My interest in the Tomodachi scholars program was specifically in the desire to observe certain intercultural aspects that aren’t traditionally covered in Communicology. In my observations, I witnessed numerous aspects that I was unprepared for. I found myself asking about things that seemed to go unnoticed by our friends in the Kakehashi program. I wanted to know about three things such as red triangles that were facing with its point downward on windows, the fact that the left was preferred for walking, and clicking sounds that occurred at store entrances. There were other inquiries that other Tomodachi scholars observed that were unnoticed by me. Those inquiries were in the lack of trashcans and the reason why every time we said goodbye our host would stand to wave goodbye until we were out of sight.
When I inquired about the red triangles, preference for the left and the clicking sound most of our Kakehashi friends were unaware of the reason for my inquiry. To our Kakehashi friends, these were everyday aspects that seemed uninteresting however I found them extremely interesting. There answers for these differed from person to person on specific questions. For instance, when I asked about the clicking sounds three different answers were given for the reason for the clicking such as its used to keep animals out, it’s used to keep children from playing in the entrance, and someone told me that it was used to keep insects out. All together I realized that the clicking was used as a deterrent. The other question on the red arrows was google-able. Even when I asked our Kakehashi friends would google it and find that the red arrows are for emergency response to identify safety windows. The last inquiry on the preference for the left side was deducted from the side of the road to drive on in Japan. In Japan, the law is to drive on the left side this rule is followed even when walking. The norm to stand when facing forward is to the left.

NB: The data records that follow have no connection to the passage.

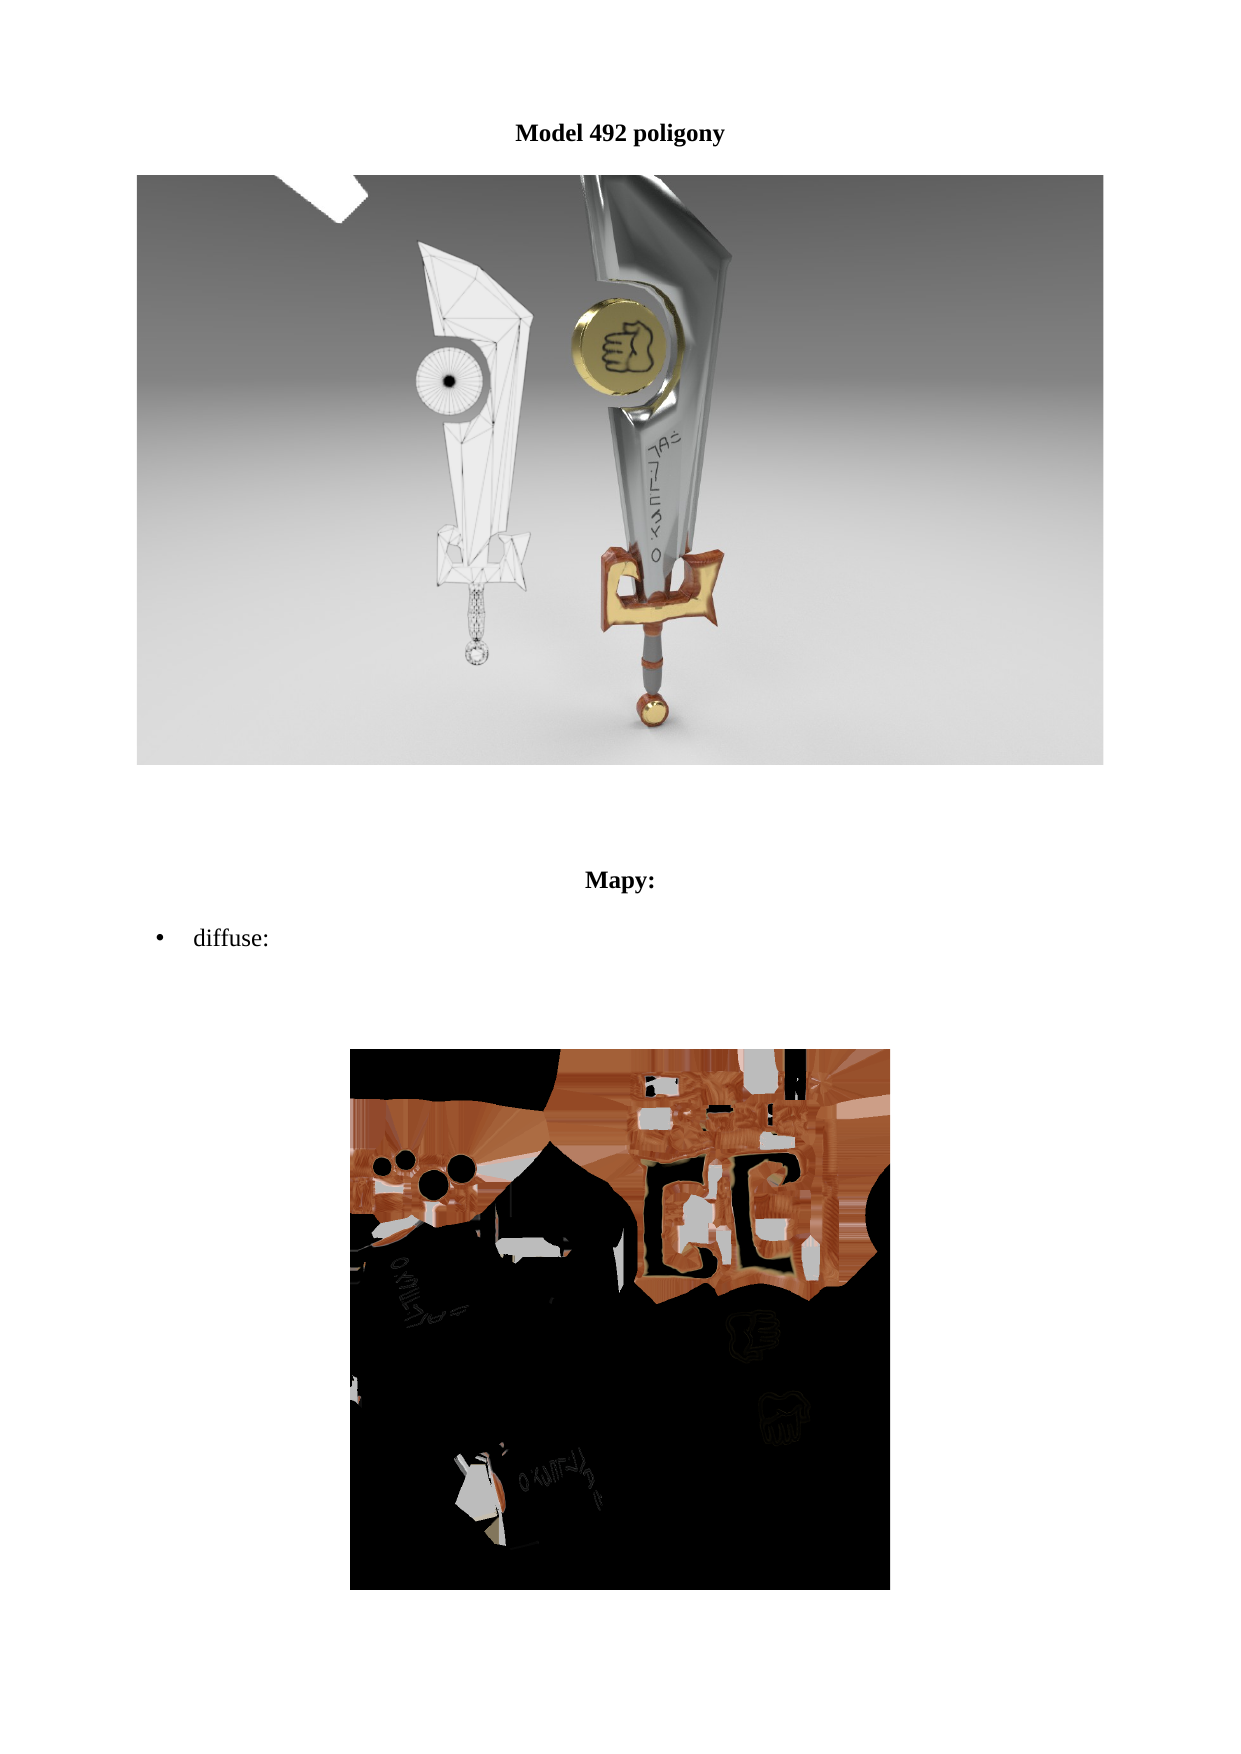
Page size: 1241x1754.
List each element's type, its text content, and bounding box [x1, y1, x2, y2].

picture [350, 1049, 891, 1590]
text Mapy: [118, 866, 1122, 894]
list diffuse: [156, 923, 1122, 952]
text Model 492 poligony [118, 118, 1122, 147]
picture [44, 175, 1104, 830]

Thanks to my time in communicology, I found myself prepared for traditions like slurping noodles (which impressed our Kakehashi, friends). It was extremely enjoyable to slurp noodles and be praised for showing some aptitude for Japanese culture. This experience had taught me plenty of new things, while there are many things that I can learn from a book. Learning abroad has opened my eyes to so many distinctions that have not been acknowledged in class.